◆ **DATA FOR REVIEW**
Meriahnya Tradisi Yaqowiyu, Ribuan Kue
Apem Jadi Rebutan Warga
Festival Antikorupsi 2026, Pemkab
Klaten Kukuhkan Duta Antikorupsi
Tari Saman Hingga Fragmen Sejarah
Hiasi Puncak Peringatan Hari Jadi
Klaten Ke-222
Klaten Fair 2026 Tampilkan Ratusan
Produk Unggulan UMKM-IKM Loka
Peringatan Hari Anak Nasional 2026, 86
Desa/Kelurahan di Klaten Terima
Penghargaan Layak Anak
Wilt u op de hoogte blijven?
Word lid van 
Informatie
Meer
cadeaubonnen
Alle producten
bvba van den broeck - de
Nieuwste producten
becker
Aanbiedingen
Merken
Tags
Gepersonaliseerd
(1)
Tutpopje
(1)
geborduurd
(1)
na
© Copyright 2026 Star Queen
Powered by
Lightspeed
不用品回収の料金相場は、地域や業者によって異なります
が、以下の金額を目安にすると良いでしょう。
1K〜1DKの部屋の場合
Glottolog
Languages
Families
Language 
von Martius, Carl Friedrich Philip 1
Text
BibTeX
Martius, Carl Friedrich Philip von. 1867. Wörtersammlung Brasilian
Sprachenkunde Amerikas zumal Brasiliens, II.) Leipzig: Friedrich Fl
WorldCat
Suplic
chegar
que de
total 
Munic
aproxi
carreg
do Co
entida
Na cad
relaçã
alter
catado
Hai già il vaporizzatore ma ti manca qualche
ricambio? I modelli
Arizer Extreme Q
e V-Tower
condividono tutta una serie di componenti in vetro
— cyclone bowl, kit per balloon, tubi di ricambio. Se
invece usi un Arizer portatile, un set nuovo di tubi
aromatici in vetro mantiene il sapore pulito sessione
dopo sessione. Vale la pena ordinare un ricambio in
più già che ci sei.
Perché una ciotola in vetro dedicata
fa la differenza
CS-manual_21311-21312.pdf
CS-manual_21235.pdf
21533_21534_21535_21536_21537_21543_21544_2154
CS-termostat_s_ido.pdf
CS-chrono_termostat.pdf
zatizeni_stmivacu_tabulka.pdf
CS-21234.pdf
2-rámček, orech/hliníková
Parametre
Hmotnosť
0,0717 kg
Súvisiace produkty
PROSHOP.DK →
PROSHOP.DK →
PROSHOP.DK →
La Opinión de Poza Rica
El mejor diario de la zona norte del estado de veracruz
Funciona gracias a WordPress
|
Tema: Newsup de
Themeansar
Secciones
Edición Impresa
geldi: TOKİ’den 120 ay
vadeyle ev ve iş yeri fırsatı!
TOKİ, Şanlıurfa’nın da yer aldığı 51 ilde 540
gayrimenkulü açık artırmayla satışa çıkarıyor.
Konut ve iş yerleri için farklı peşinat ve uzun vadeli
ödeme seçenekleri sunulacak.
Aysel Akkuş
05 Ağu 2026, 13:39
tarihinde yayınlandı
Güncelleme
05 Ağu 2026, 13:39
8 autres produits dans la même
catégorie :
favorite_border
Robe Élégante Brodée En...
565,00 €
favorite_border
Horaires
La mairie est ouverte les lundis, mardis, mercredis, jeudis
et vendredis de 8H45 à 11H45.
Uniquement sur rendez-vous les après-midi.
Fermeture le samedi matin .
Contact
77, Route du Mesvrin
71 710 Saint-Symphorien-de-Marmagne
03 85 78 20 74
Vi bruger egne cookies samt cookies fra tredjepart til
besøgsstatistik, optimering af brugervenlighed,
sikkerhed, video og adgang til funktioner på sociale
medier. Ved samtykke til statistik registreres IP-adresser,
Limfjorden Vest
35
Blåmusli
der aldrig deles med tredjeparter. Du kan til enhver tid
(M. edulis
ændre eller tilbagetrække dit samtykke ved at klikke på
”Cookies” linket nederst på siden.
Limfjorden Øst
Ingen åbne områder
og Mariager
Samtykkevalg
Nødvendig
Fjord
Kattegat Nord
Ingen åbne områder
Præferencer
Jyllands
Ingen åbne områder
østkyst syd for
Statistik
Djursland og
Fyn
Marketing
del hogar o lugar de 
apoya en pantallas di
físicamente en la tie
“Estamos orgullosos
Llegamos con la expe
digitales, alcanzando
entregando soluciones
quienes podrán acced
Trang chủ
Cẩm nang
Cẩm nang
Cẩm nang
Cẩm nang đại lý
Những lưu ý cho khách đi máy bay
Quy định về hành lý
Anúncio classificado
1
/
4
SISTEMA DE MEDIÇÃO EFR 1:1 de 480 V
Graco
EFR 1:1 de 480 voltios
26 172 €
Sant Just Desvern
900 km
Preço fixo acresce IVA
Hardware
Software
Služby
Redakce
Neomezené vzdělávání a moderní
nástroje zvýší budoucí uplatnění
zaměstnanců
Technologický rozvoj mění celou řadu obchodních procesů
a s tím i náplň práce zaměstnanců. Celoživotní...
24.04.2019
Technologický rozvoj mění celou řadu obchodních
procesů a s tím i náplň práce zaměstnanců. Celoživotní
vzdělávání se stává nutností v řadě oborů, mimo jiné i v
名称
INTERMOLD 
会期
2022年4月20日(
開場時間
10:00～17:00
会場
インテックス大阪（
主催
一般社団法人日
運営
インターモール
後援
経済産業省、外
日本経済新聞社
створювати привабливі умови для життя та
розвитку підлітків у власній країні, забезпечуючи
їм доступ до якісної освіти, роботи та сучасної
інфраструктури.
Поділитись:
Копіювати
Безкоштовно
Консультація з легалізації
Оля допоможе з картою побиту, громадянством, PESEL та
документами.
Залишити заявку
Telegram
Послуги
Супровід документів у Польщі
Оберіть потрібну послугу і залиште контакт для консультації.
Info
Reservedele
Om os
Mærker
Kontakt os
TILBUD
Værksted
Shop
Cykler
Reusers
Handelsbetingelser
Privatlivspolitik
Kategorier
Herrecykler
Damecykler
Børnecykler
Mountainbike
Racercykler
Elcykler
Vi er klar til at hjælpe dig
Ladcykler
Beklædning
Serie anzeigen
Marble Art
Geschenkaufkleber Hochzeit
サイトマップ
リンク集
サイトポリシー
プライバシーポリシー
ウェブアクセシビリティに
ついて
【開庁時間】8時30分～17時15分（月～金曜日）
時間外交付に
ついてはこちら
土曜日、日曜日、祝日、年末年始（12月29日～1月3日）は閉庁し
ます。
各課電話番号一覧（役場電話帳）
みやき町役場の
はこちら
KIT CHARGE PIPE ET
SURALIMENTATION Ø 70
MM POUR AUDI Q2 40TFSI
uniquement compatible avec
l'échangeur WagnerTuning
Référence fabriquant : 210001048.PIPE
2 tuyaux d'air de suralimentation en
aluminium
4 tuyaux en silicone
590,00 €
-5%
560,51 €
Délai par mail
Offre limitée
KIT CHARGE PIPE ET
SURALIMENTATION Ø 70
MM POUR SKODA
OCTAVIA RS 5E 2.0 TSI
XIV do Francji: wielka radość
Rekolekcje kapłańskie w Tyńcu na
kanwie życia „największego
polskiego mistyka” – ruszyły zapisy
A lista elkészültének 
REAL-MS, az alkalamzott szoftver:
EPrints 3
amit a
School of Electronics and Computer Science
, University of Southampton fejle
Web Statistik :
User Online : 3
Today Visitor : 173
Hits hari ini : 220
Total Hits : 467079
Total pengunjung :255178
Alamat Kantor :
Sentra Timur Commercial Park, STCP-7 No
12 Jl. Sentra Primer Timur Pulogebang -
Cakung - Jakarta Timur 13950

◆ **WORK ITEM**
Return a copy of each line in the records above that has "Friedrich" in it.

◆ **TASK ANSWER**
von Martius, Carl Friedrich Philip 1
Martius, Carl Friedrich Philip von. 1867. Wörtersammlung Brasilian
Sprachenkunde Amerikas zumal Brasiliens, II.) Leipzig: Friedrich Fl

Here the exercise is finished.